* _Material to process_:
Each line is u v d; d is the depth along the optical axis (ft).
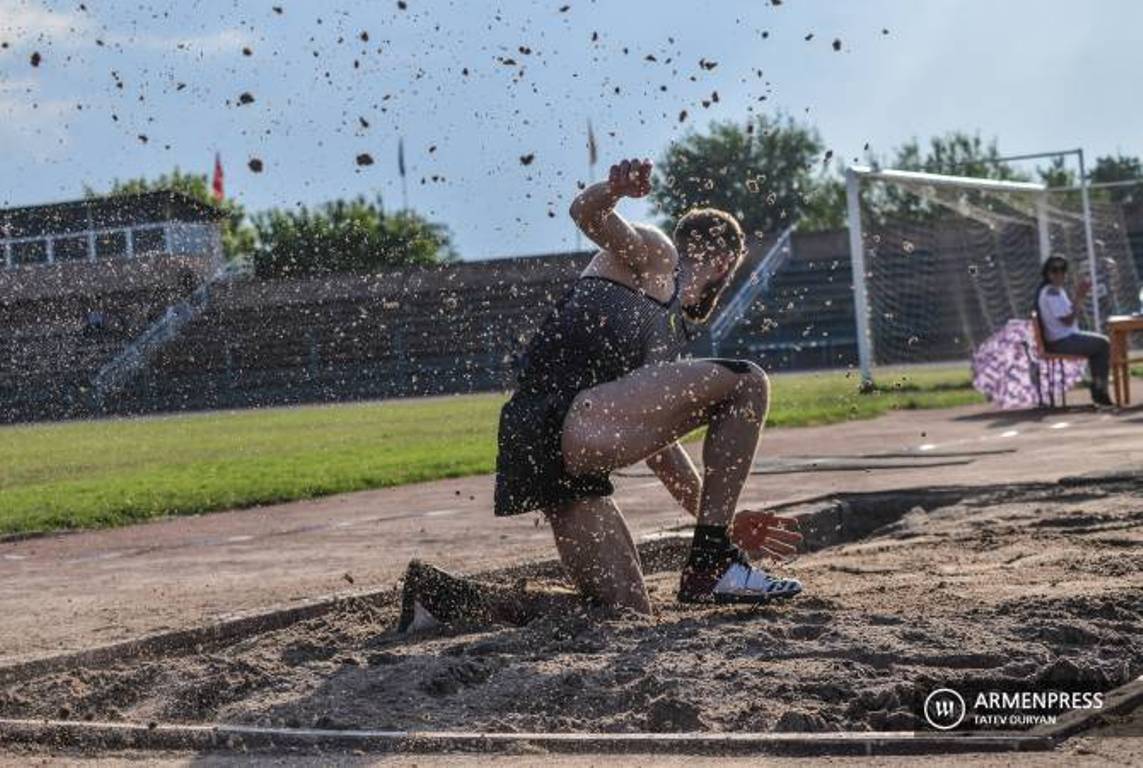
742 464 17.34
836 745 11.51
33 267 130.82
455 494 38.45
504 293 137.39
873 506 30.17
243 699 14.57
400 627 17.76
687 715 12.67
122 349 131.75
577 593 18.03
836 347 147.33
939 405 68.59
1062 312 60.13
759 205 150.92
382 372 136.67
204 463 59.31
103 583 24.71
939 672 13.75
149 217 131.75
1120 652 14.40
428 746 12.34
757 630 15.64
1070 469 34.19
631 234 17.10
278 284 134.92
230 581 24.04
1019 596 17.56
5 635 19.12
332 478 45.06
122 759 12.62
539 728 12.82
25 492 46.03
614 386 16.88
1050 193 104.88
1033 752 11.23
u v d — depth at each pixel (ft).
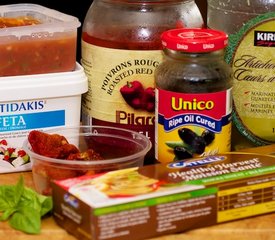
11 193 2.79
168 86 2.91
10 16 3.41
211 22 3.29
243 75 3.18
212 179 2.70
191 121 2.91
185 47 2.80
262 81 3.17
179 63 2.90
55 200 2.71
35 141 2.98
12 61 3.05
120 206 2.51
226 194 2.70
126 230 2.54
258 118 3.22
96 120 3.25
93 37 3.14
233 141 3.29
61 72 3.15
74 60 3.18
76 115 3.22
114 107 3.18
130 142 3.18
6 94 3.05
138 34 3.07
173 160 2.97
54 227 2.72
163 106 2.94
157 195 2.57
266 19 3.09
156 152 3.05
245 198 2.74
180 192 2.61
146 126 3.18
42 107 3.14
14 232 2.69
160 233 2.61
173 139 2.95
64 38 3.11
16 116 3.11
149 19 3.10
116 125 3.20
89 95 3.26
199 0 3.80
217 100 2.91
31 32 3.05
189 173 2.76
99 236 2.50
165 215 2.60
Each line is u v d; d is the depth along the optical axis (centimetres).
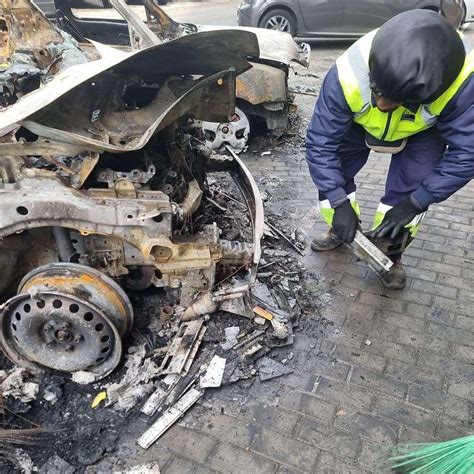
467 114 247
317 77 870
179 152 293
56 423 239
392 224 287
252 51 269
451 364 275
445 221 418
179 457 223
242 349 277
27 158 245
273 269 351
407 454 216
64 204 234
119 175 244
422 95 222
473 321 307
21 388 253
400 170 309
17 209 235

* _Your instructions_: Find the line containing "243 699 14.57" in the records above, then copy it and every line after it exactly, through the last one, without any pictures.

* _Result below_:
243 699 14.57
400 627 17.76
687 715 12.67
122 349 131.75
577 593 18.03
836 347 147.33
939 405 68.59
1062 312 60.13
759 205 150.92
382 372 136.67
204 463 59.31
103 583 24.71
939 672 13.75
149 217 131.75
1120 652 14.40
428 746 12.34
757 630 15.64
1070 469 34.19
631 234 17.10
278 284 134.92
230 581 24.04
1019 596 17.56
5 635 19.12
332 478 45.06
122 759 12.62
539 728 12.82
25 492 46.03
614 386 16.88
1050 193 104.88
1033 752 11.23
u v d — depth at each pixel (ft).
11 193 2.79
168 86 2.91
10 16 3.41
211 22 3.29
243 75 3.18
212 179 2.70
191 121 2.91
185 47 2.80
262 81 3.17
179 63 2.90
55 200 2.71
35 141 2.98
12 61 3.05
120 206 2.51
226 194 2.70
126 230 2.54
258 118 3.22
96 120 3.25
93 37 3.14
233 141 3.29
61 72 3.15
74 60 3.18
76 115 3.22
114 107 3.18
130 142 3.18
6 94 3.05
138 34 3.07
173 160 2.97
54 227 2.72
163 106 2.94
157 195 2.57
266 19 3.09
156 152 3.05
245 198 2.74
180 192 2.61
146 126 3.18
42 107 3.14
14 232 2.69
160 233 2.61
173 139 2.95
64 38 3.11
16 116 3.11
149 19 3.10
116 125 3.20
89 95 3.26
199 0 3.80
217 100 2.91
31 32 3.05
189 173 2.76
99 236 2.50
165 215 2.60
Each line is u v d; d is the depth along the optical axis (centimetres).
467 114 247
317 77 870
179 152 293
56 423 239
392 224 287
252 51 269
451 364 275
445 221 418
179 457 223
242 349 277
27 158 245
273 269 351
407 454 216
64 204 234
119 175 244
422 95 222
473 321 307
21 388 253
400 170 309
17 209 235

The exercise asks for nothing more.